Global Near-Inertial Wave Spectra Shaped by Mesoscale Eddies

TL;DR

This study investigates how mesoscale eddies influence near-inertial wave spectra globally, revealing that eddy vorticity modulates wave frequency and energy concentration, with implications for ocean mixing processes.

Contribution

It combines observational data, idealized simulations, and a simple model to elucidate the physical mechanisms of NIW--mesoscale interactions across the global ocean.

Findings

NIW frequency is strongly modulated by mesoscale vorticity in most ocean regions.

NIW energy tends to concentrate into anticyclones throughout the ocean.

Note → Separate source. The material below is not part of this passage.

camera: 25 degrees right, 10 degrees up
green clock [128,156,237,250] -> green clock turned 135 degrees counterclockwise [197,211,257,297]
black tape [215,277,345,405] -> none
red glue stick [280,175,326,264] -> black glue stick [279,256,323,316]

Regions with strong eddies show signatures of strongly dispersive waves, such as negative frequency shifts.

Abstract

Wind-forced near-inertial waves (NIWs) propagate through a sea of mesoscale eddies, which can fundamentally alter their evolution. The nature of this NIW--mesoscale interaction depends on how dispersive the waves are. For weakly dispersive waves, ray tracing suggests that the NIW frequency should be shifted by $\frac{1}{2}\zeta$, where $\zeta$ is the mesoscale vorticity, and that the waves are refracted into anticyclones. Strongly dispersive waves, in contrast, retain the large-scale structure of the wind forcing and exhibit a small negative frequency shift. Previous in situ observational studies have indeed revealed varying degrees of NIW--mesoscale interaction. Here, observations of NIWs from drifters are used to map the geography of NIW--mesoscale interactions globally, and idealized simulations and a simple model are used to identify the underlying physical processes. Almost everywhere in the ocean, with the notable exception of the North Pacific, the NIW frequency is strongly modulated by the mesoscale vorticity, with the slope of the frequency shift vs. vorticity taking values of approximately $0.4$. Concentration of NIW energy into anticyclones is a common feature throughout the ocean. Other aspects of the observations, however, show signatures of strongly dispersive waves: a negative frequency shift and weaker concentration into anticyclones in regions with strong eddies as well as weak modulation of the NIW frequency by mesoscale eddies in the North Pacific. The signatures of both weakly and strongly dispersive NIW behavior can be rationalized by the geography of the wave dispersiveness and the fact that wind forcing excites multiple vertical modes with different wave dispersiveness. These results have implications for NIW-induced mixing in the upper-ocean.